I haven't had the opportunity to watch the video in the OP, but I did read the
article about it (from the same site), which has made me a lot more skeptical about this ban than when I first read about it. Apparently, the ban "requires that agencies tell their audience if they've digitally altered pictures to make models look thinner." I was under the impression that most people were already aware of Photoshop being used to touch up advertisements; furthermore, fine print at the corner of a full-page magazine ad isn't going to indicate which parts of the model were touched up and how. And what about the photos that are digitally edited to remove blemishes (or kneecaps) and the like, which don't appear to fall under this ban in its current wording? I don't see this part of this law accomplishing much, unless the article's author has omitted certain details regarding its regulation.
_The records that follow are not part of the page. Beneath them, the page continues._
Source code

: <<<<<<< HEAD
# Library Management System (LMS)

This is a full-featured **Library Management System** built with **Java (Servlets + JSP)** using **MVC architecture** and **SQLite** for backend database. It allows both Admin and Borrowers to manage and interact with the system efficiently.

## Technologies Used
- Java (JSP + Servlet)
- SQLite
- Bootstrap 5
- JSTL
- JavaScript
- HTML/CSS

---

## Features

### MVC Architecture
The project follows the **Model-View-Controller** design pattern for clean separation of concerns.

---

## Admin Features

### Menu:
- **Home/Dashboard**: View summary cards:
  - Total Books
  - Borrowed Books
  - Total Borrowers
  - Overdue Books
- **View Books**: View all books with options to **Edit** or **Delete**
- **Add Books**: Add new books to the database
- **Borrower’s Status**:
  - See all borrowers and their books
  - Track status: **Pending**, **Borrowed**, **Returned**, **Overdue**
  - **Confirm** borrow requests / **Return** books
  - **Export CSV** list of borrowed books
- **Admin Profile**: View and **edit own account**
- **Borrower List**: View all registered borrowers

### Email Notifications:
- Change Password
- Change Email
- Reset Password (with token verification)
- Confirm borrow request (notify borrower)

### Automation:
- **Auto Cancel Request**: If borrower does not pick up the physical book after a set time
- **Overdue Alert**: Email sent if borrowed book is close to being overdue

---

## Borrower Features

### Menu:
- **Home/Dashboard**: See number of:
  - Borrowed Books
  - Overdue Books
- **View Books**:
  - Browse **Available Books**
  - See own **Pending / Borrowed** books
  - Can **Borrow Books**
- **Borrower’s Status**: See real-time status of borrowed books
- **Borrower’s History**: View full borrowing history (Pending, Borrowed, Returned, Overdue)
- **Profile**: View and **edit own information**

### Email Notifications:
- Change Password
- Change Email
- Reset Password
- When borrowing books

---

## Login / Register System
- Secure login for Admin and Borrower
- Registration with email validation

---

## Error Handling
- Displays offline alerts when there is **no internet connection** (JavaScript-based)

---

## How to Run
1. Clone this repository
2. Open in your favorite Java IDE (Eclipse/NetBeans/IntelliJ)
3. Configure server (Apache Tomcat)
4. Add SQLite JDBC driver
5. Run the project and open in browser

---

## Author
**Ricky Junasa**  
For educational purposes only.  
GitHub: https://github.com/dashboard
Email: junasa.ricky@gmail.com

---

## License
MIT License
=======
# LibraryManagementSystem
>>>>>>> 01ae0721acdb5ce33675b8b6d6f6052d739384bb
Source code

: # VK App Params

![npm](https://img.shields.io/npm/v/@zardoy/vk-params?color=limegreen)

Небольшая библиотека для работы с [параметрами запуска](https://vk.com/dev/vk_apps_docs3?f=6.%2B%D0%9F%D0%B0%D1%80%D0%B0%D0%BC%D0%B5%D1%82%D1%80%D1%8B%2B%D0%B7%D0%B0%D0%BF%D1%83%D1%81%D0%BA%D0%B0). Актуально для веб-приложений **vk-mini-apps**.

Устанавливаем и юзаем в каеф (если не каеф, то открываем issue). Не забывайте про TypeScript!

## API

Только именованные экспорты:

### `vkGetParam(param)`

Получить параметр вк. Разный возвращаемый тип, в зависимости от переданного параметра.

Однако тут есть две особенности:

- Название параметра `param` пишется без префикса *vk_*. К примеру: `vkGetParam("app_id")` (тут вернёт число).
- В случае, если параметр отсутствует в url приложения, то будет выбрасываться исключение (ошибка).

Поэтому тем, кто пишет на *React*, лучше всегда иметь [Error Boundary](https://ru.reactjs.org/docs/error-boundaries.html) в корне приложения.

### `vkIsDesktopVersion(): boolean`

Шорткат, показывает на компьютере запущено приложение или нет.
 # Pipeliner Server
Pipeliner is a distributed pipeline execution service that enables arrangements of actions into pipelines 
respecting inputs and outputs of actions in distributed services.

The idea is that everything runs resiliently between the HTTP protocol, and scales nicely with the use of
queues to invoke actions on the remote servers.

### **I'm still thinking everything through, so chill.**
Furthermore, this law "has no criminal consequences" and will be "enforced only through civil litigation." I'm not too familiar with Israel's court system, but I find it difficult to believe that an anorexic girl would be able to sue an advertiser for placing out an ad that influenced her to lose excessive amounts of weight.
All this, and as has been mentioned before, BMI isn't a completely accurate determinate of a healthy body type.
That being said, I also don't think that it's philosophically right to discriminate against a certain model of beauty, as this ban is doing. In the same vein, I don't necessarily agree that it's right for media to promote a specific model of beauty as superior to all others; however, it sells and is therefore pretty much unavoidable. Thus, I believe the conception of beauty promoted by the media might as well be any healthy one. It's not ideal, but on principle, it's no better or worse than promoting unhealthier models of body type. I see this ban as an attempt at doing just that, albeit a flawed one.
I am interested if anyone can offer a better alternative to this ban that either promotes the diversity of different body types as "beautiful" or promotes all healthy body types as "beautiful."
Dove's Campaign for Real Beauty comes to mind as a similar attempt to promote "natural beauty," but it definitely had
flaws as well. Ignoring its weaknesses, one advantage this ban has over such campaigns, in terms of effectiveness, is its scope, a country compared to a single agency.